Friday, July 18, 2014

Fried Purslane !

One of the most prolific weeds in our garden is Purslane (Portulaca oleracea). It propagates readily and a good amount of our weeding effort is dedicated to Purslane.

But maybe we need to look at purslane differently? Check out this blog posting by Ashley from Lethbridge on Fried Purslane.
https://blog.etsy.com/en/2010/edible-weeds-fried-purslane-with-off-the-hooks/

Ashley's recipe

Fried Purslane
Serves 2

2 cups (500 ml) fresh purslane leaves (and stems, if young), washed
2 Tbsp (30ml) butter or olive oil
1/4 cup (50ml) dry white wine
2 Tbsp (30ml) freshly squeezed lemon juice
Salt and pepper to taste
Freshly grated parmesan cheese to taste

Bring water to a boil, add purslane, reduce heat and simmer for 3-5 min. Drain.

Melt butter or oil in a heavy skillet. Add blanched purslane, wine, and lemon juice — cook until liquid reduces slightly.
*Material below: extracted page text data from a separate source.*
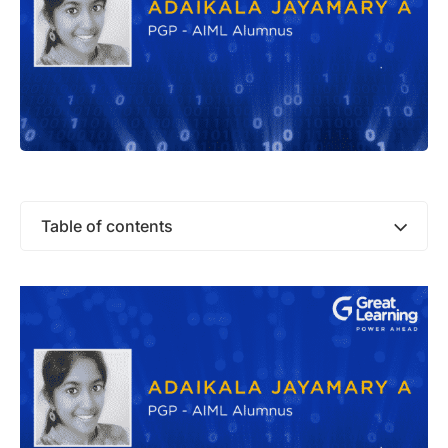
Table of contents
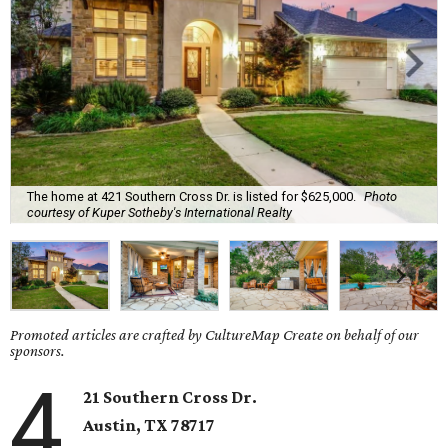
The home at 421 Southern Cross Dr. is listed for $625,000.
Photo
courtesy of Kuper Sotheby's International Realty
Promoted articles are crafted by CultureMap Create on behalf of our
sponsors.
4
21 Southern Cross Dr.
Austin, TX
78717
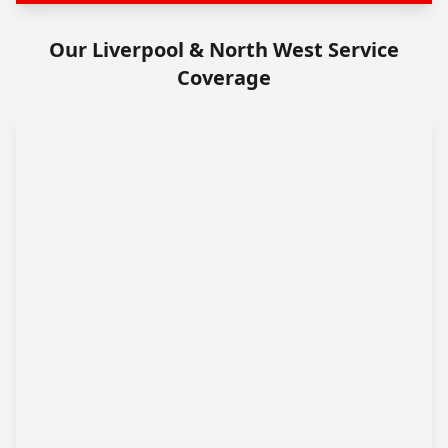
Our Liverpool & North West Service
Coverage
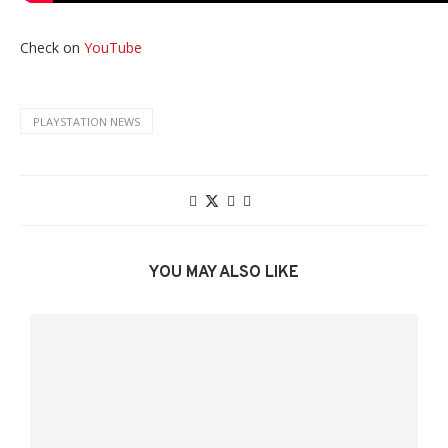
Check on
YouTube
PLAYSTATION NEWS
YOU MAY ALSO LIKE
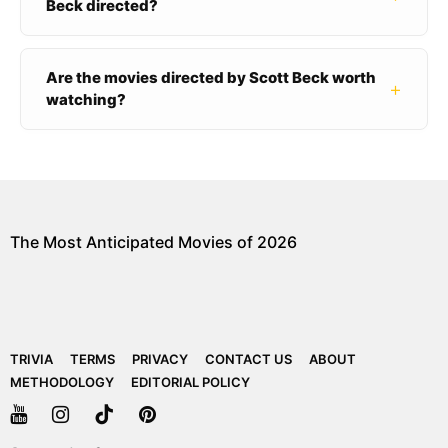
Beck directed?
Are the movies directed by Scott Beck worth
+
watching?
The Most Anticipated Movies of 2026
TRIVIA
TERMS
PRIVACY
CONTACT US
ABOUT
METHODOLOGY
EDITORIAL POLICY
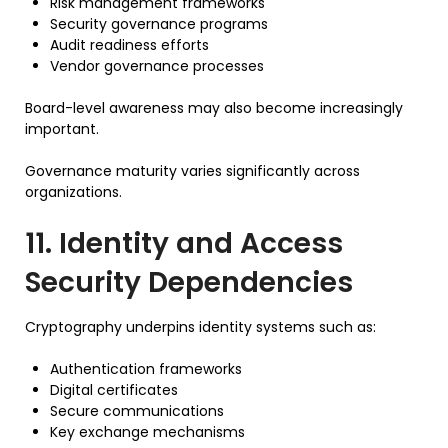
Risk management frameworks
Security governance programs
Audit readiness efforts
Vendor governance processes
Board-level awareness may also become increasingly
important.
Governance maturity varies significantly across
organizations.
11. Identity and Access
Security Dependencies
Cryptography underpins identity systems such as:
Authentication frameworks
Digital certificates
Secure communications
Key exchange mechanisms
Season with salt and freshly ground pepper, grate fresh parmesan cheese on each serving.

Serve hot and enjoy!


And here's a recipe for Purslane Salad from Amy Chaplin.

Late spring purslane salad with flax chive dressing

5 baby turnips, cut in ¼’s
5 radishes, cut in ¼’s
5 baby carrots, cut in half lengthways
10 sugar snap peas, trimmed
2 large handfuls purslane

Dressing
2 tablespoons flax oil
Juice of half a lemon
½ teaspoon tamari or shoyu, or more to taste
Black pepper
6 chives chopped

Place turnips and radishes in the basket of a steamer and steam 2 minutes. Add sugar snaps and steam 1 minute more. Remove from heat and spread out on a platter to cool.

http://www.coconutandquinoa.com/2010/06/12/purslane-salad-with-flax-chive-dressing/

Wednesday, July 16, 2014

Harvest on July 14

On July 14, we harvested:

Peppers  2.5 lbs
Lettuce  39.5 lbs
Kale  7 lbs
Swiss chard  16 lbs
Beets  63.5 lbs

This brings our total to date - 150.5 lbs valued at $376.25.